Beef prices have been on a downward trend since September 2018. Is this a long-term trend? Are we reaping the gains from burger eaters converting to vegans? Well, probably neither.
The past year has seen significantly higher average carcase weights giving increased production, the Irish cattle kill has risen considerably (leading to much higher EU export volumes from EI), and stocks have also risen in EU cold stores. There have also been some serious market distortions from the freezing down of product (and stockpiling) throughout both UK and EU as a result of the 31st March Brexit deadline, which of course may well reoccur later this year.
What is perhaps of more relevance is the likely mid-term impacts of African Swine Fever in China (millions of pigs having been destroyed) upon all protein markets in the latter part of 2019 and into 2020.

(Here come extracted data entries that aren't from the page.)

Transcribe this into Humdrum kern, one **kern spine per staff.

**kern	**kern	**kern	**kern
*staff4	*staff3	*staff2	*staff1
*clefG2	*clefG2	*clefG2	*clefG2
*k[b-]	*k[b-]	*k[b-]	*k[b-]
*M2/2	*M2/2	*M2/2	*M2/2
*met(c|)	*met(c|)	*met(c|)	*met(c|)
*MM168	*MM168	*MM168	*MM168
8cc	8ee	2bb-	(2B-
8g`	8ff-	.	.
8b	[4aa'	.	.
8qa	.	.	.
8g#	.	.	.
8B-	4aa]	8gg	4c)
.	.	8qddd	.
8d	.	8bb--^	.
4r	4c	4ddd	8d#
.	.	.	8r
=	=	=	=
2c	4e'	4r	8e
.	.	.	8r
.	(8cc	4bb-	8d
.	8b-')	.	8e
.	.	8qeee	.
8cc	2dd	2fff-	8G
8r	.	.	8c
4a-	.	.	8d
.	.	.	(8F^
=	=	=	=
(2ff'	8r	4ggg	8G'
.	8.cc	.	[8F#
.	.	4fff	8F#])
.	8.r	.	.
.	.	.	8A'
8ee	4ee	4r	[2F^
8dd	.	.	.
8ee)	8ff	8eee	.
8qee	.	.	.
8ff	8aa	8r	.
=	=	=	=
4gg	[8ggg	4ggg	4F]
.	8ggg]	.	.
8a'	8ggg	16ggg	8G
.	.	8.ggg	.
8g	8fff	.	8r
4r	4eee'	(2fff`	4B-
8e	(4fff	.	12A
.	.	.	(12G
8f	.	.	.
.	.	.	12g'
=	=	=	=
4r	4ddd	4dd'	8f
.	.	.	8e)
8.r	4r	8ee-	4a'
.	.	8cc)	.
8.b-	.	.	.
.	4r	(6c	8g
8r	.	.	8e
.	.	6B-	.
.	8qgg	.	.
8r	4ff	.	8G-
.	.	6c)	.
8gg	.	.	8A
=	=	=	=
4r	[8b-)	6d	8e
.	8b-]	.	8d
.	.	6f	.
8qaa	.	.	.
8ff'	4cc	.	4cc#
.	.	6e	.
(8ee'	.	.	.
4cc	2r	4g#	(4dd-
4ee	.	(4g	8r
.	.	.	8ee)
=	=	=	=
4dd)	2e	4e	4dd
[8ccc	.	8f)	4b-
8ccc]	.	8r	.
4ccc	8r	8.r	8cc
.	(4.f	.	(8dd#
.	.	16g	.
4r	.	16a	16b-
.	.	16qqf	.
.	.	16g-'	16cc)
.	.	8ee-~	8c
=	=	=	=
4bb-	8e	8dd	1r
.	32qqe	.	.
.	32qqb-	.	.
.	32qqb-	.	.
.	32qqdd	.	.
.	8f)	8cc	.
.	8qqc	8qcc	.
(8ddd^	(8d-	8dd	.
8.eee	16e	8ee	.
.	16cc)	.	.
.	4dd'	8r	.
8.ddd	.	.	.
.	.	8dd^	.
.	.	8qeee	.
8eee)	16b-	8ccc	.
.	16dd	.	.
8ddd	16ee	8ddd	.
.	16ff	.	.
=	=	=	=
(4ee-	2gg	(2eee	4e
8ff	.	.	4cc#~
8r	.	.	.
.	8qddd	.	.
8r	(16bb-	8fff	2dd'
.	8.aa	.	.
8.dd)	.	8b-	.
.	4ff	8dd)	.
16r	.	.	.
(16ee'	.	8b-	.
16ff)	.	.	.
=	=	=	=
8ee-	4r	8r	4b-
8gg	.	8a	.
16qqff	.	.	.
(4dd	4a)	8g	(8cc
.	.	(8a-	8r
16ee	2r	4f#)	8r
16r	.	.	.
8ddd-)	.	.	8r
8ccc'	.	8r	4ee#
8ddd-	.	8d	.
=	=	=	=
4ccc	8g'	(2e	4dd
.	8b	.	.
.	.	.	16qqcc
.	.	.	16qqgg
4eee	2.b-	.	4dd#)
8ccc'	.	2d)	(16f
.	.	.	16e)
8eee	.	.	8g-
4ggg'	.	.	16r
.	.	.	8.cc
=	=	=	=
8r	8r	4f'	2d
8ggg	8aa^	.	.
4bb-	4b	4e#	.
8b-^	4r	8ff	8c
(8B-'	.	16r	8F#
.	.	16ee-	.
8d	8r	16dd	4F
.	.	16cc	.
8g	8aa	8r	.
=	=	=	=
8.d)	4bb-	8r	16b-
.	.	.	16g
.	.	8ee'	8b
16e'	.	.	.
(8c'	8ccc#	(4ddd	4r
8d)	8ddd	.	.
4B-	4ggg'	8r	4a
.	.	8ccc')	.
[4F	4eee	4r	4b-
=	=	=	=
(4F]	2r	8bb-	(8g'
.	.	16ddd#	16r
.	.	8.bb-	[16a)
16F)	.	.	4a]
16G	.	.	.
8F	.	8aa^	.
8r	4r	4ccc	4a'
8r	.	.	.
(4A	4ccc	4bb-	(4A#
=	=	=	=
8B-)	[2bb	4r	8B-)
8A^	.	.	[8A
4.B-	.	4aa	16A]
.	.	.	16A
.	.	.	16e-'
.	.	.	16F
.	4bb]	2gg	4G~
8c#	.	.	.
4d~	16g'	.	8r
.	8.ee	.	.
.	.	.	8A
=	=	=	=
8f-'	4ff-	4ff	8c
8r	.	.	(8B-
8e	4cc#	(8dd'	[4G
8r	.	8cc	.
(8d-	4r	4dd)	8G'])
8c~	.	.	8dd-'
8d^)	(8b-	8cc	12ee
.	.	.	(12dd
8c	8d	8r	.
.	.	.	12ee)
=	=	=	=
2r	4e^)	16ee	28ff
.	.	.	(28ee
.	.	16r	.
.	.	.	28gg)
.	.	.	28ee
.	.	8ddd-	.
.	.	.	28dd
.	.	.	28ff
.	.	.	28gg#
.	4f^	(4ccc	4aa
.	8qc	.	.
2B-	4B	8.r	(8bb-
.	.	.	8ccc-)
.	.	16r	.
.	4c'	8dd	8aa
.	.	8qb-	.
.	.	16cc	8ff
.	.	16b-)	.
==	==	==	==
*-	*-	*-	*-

Pork consumption in China is falling dramatically, through both unfounded health fears, and higher cost, and this is being replaced by beef, lamb and chicken. Imports of these from global markets have been steadily rising (Q1 beef imports were up 47% for example), but we expect a much larger surge in demand for these later this year as China’s frozen stocks of pork being to run out.
What is of most concern is that there is currently not enough protein produced within global markets to fill the gap in the Chinese market when it fully materialises. The UK has recently been granted access to China for beef imports,and it seems highly likely that UK beef will see large increases from China as a result.
Operators with a large reliance on protein should watch developments carefully.